Après un grand carénage de décembre 1952 à février 1953, le USS Hawaï participe à la double opération contre les Carolines et les Mariannes (mars-septembre 1953), terminant le conflit sans réels dommages par les opérations Detachment et Iceberg.

Sortant indemne du conflit, il participe au rapatriement des soldats, marins et aviateurs démobilisés entre le Pacifique et les Etats-Unis.

Après une croisière en Europe au printemps 1956, le croiseur de bataille rallie Bremerton (Etat de Washington) où il est désarmé le 14 juin 1956.

Rayé du Naval Vessel Register le 8 octobre 1965, il est remorqué à Hawaï pour devenir navire-musée dans le port d’Honolulu. C’est le seul Alaska à avoir été préservé. Il y est toujours présent en 2017.

-Le USS Puerto Rico (CB-4) est mis sur cale aux chantiers navals de la New York Shipbuilding Corporation de Camden (New-Jersey) le 8 septembre 1944 lancé le 12 septembre 1946 et mis en service le 8 décembre 1947.

Affecté dans l’Atlantique, il est stationné à Norfolk avec son sister-ship Guam, les deux navires rallient le Pacifique en mars 1954.

Endommagé au large du Japon en août au cours du bombardement de Sasebo, il est réparé à Pearl Harbor.

Après avoir participé au rapatriement des hommes démobilisés, le croiseur de bataille effectue une croisière en Amérique du Sud au printemps 1956 puis une croisière en Alaska à l’automne suite à des mouvements de troupes soviétiques dans la Kamtchamka.
Ralliant Bremerton le 14 décembre 1956, il sert de navire-école jusqu’en mars 1958 date à laquelle il est désarmé et placé sous cocon.

Rayé du Naval Vessel Register le 8 mai 1971, il sert de cible pour la 3ème flotte en septembre, encaissant bombes, roquettes, obus de tous calibres, une torpille d’un sous-marin américain achevant le croiseur de bataille qui rejoint Neptune à une profondeur le rendant inaccessible aux plongeurs.

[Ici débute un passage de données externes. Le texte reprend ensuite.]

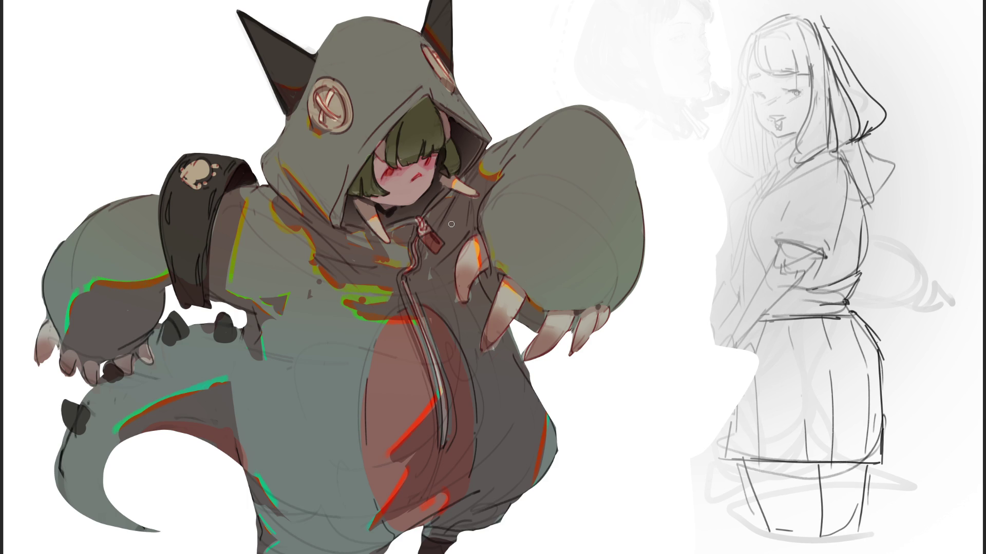
Add a pink touch below the mouth and small dark strokes around both eyes.
left_click_drag(415, 193, 417, 200)
left_click_drag(393, 164, 380, 177)
left_click_drag(431, 154, 428, 160)
Paint over the eye's white highlight, then add light strokes on the sleeve badge and strap edge.
left_click(390, 173)
left_click(436, 93, "ctrl")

Caracteristiques Techniques

Déplacement : standard 29771 tonnes pleine charge 34253 tonnes

Dimensions : longueur 246.4m largeur 28m tirant d’eau 8.3m

Propulsion : 4 turbines à engrenages General Electric alimentées par 8 chaudières Babcox & Wilcox dévellopant une puissance totale de 150000ch et entrainant 4 hélices.

Performances : vitesse maximale : 31.4 à 33 noeuds distance franchissable : 12000 miles nautiques à 15 noeuds

Protection : ceinture de 127 à 228mm pont blindé 96 à 101mm pont principal 35mm troisième pont 15mm barbettes 279 à 330mm tourelles 325mm pour la face avant 127mm sur le toit 133 à 152mm pour les faces latérales et arrières. Passerelle : 269mm pour la face et 127mm pour le toit

Armement : six canons de 14 pouces (356mm) Mark 13 en trois tourelles doubles (deux avant et une arrière), seize canons de 127mm Mark 12 en huit tourelles doubles (trois à tribord, trois à babord et deux au dessus de la tourelle III de 356mm), vingt-quatre canons de 40mm Bofors en six affûts quadruples et 32 canons de 20mm Oerlikon en affûts simples.

Aviation : Deux catapultes et un hangar pour un total de 4 hydravions OS2U Kingfisher ou SC Seahawk.